He calls this uroboric incest. What is dissolved are the necessary
tensions posed by the constraints that shape identity. It is a death
in ecstasy. According to Neuman
incestuous regression plays a negative role in the life of the
neurotic and a positive role in the life of the creative human.
Whether it is positive or negative will depend on the intensity of
the conscious formation as well as the stage of development in which
the ego is. In the writings of Leonardo Da Vinci we find an
interesting reflection on uroboric incest:
Now
you see that the hope and the desire of returning home and to one's
former state is like the moth to the light, and that the man who with
constant longing awaits with joy each new spring time, each new
summer, each new month and new year—deeming that the things he
longs for are ever too late in coming—does not perceive that he is
longing for his own destruction. But this desire is the very
quintessence, the spirit of the elements, which finding itself
imprisoned with the soul is ever longing to return from the human
body to its giver. And you must know that this same longing is that
quintessence, inseparable from nature, and that man is the image of
the world.(Leonardo Da Vinci. The Literary Works of Leonardo #1162
("Morals").
The
uroboric incest is not a death instinct but a fundamental
psychological-spiritual law that in purely physical terms is
expressed in the laws of thermodynamics. The fundamental laws of
physics have an archetypal constitution insofar as they are
projections of the structure of the organism, and in this sense they
are ontological laws. The conscious system of even healthy
individuals has an energetic charge (libido, prana, chi) to maintain
homeostasis of a conscious system for only limited periods. According
to Neumann
the margin of conscious alertness is relatively narrow even today:
it seems as if the organ of consciousness is in an early state of
development and is only relatively stable.
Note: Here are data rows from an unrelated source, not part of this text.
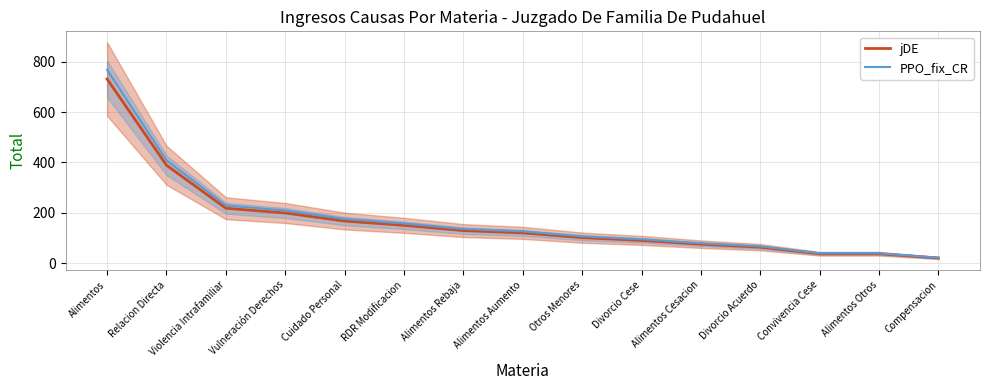

What is the difference between the highest and lowest values at Cuidado Personal?

8.3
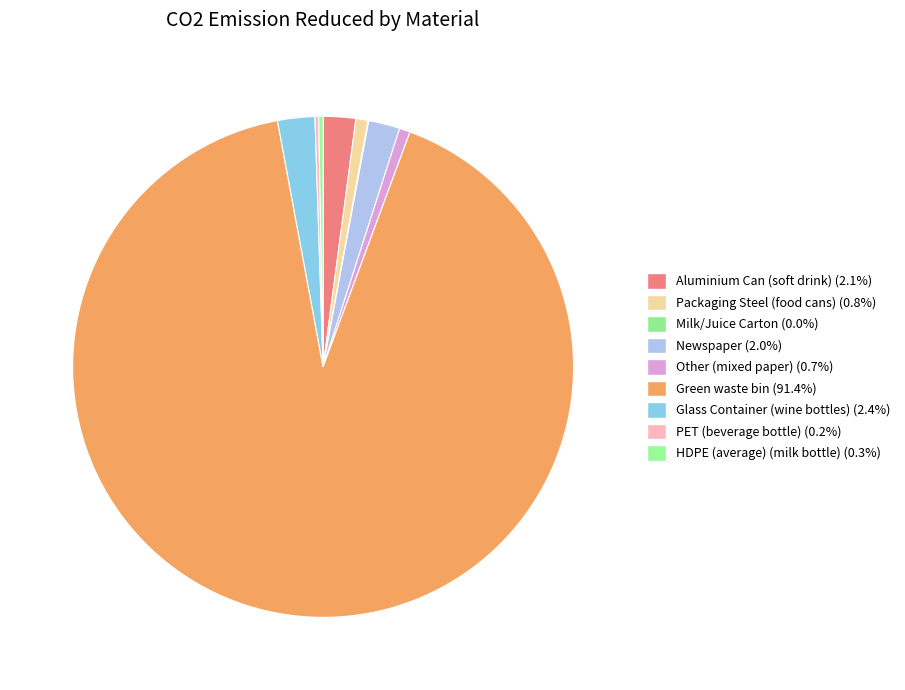

Is it true that Newspaper is 1% of the pie?

False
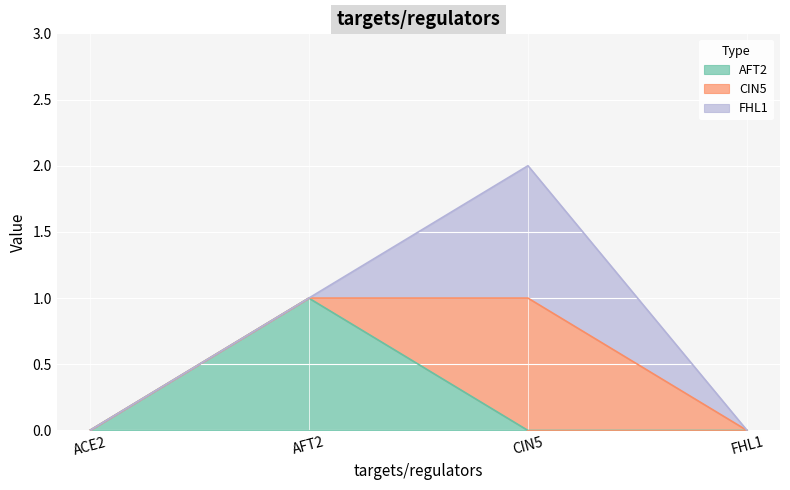

The value of FHL1 at AFT2 is 0. True or false?

True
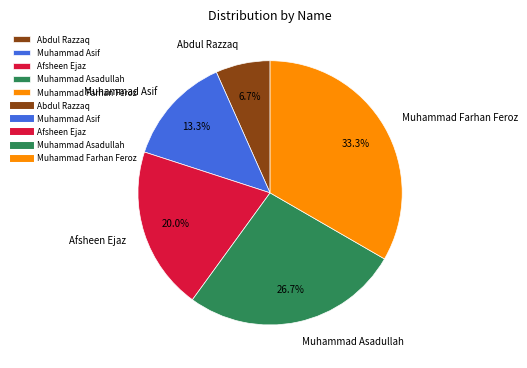

Count the number of slices in the pie.

5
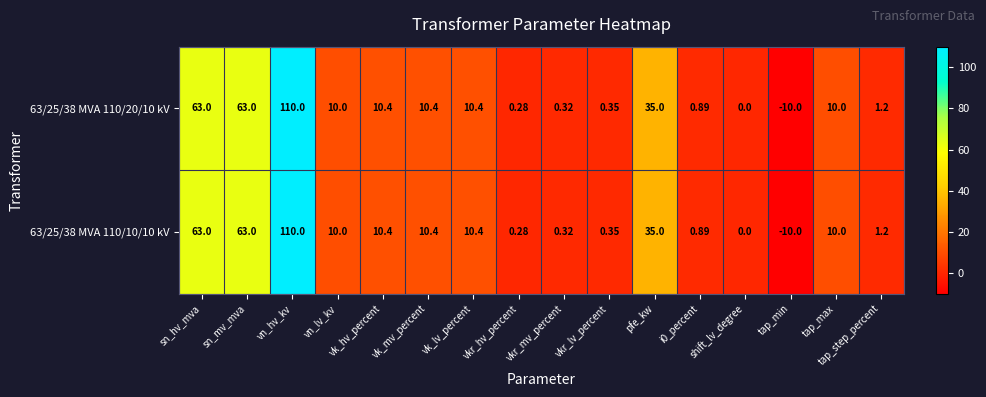

How many values in 63/25/38 MVA 110/20/10 kV are below zero?

1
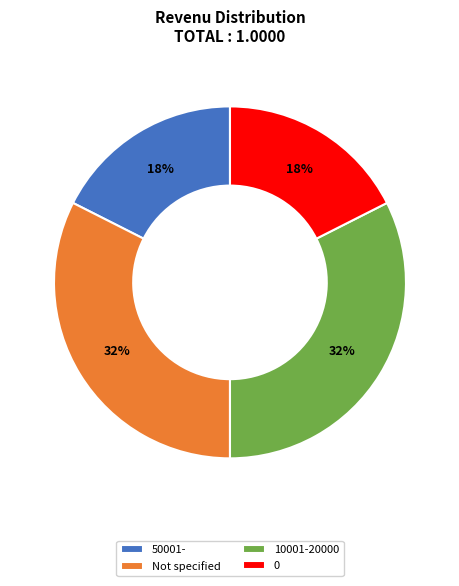

True or false: 0 accounts for 32% of the total.

False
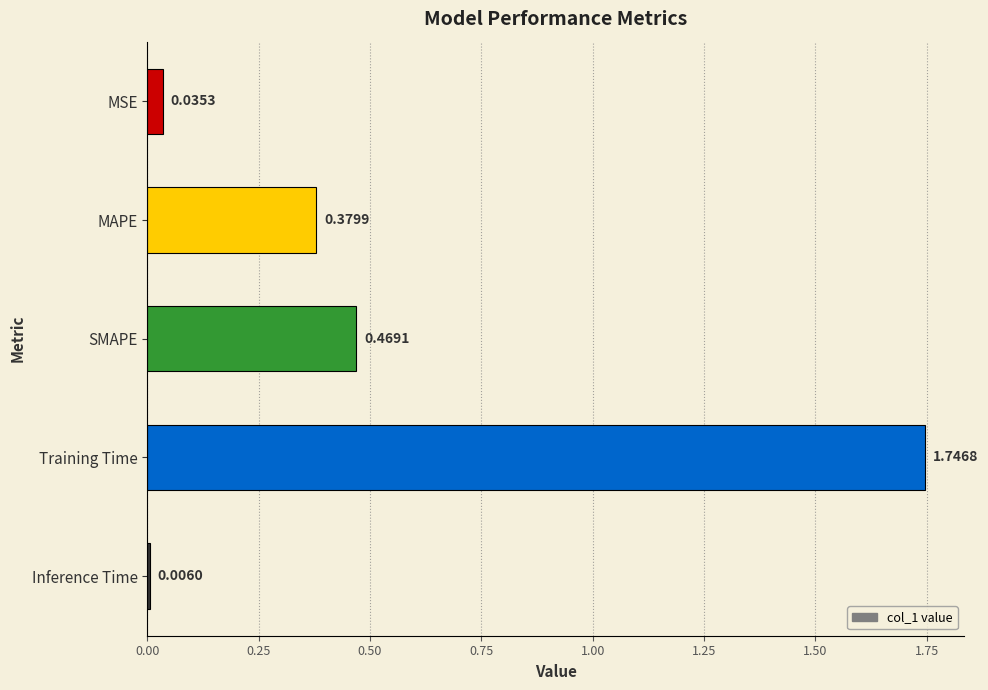

Where is the data nearest to the value 0?

Inference Time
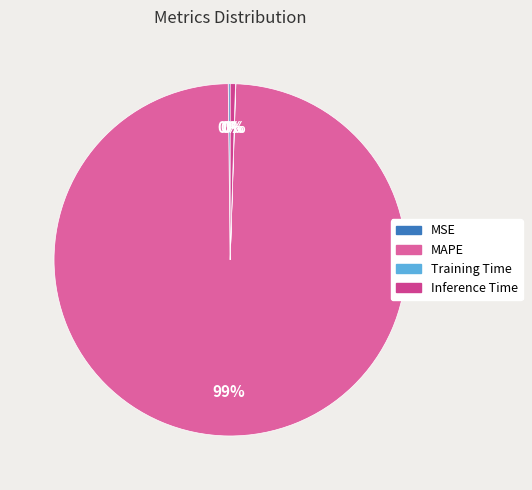

What is the change in value from MSE to Training Time?

-0.3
The emotional instability,
the pleasure/pain ambivalence, the interchangeability of the exterior
with the interior, of the individual with the group, produces an
insecurity and instability of the egoic formation. To this
instability must be added the powerful destabilizing force of basic
emotions.
The uroboros is always experienced as if it were new, as
that which sustains everything and contains everything, that is, as
the Great Mother.
It comes to mind as a representation with the same topology as that
of the cell, closed to the world and open by the membrane. The basic
intuition is there: belonging. It is an intuition that we find
reflected throughout the entire process of consciousness formation:
as a basic topology of physiological processes, as a support for
basic emotions (instincts), as an epistemology of the individual
organism and society, as a spiritual relationship between spiritual
unity and plurality. This most physiological of our intuitions
intuition is 250 million years old. We could hardly -as a species,
and less so as individuals- form an image of the world that is not
based on these uroboric forces of the Great Mother. The wisdom
expressed in these archetypal representations far surpasses any egoic
structure that does not take it into account and uses it as a
foundation for its constructions. It is not that the uroboric
archetype is better adapted to Reality than consciousness, but rather
that what we call Real (basically an enigma) has been configured
mimetically from the projection of those archetypal structures.
According
to Neumann,
the unconscious represents the will of the collective species, but
not as the opposition expressed in the pleasure-reality opposition,
pleasure being the unconscious and reality being consciousness. This
becomes clear when we consider the deep roots of the unconscious at
the most physiological level, when we see its archetypal
configuration in different structures throughout evolution and how
such configurations follow a pattern of mimesis and not merely
pleasure. On the other hand, it is absurd to consider the egoic
formations, developed in this mimesis, as the only representative of
the Real. Multiplicity, division and filtering are basic actions of
the projections of morphisms that life spontaneously makes. It is the
multiplicity that strengthens the ego, basically a force of
centroversion of pluralities, something that we already see working
in a prototypical way at a more basic animal level.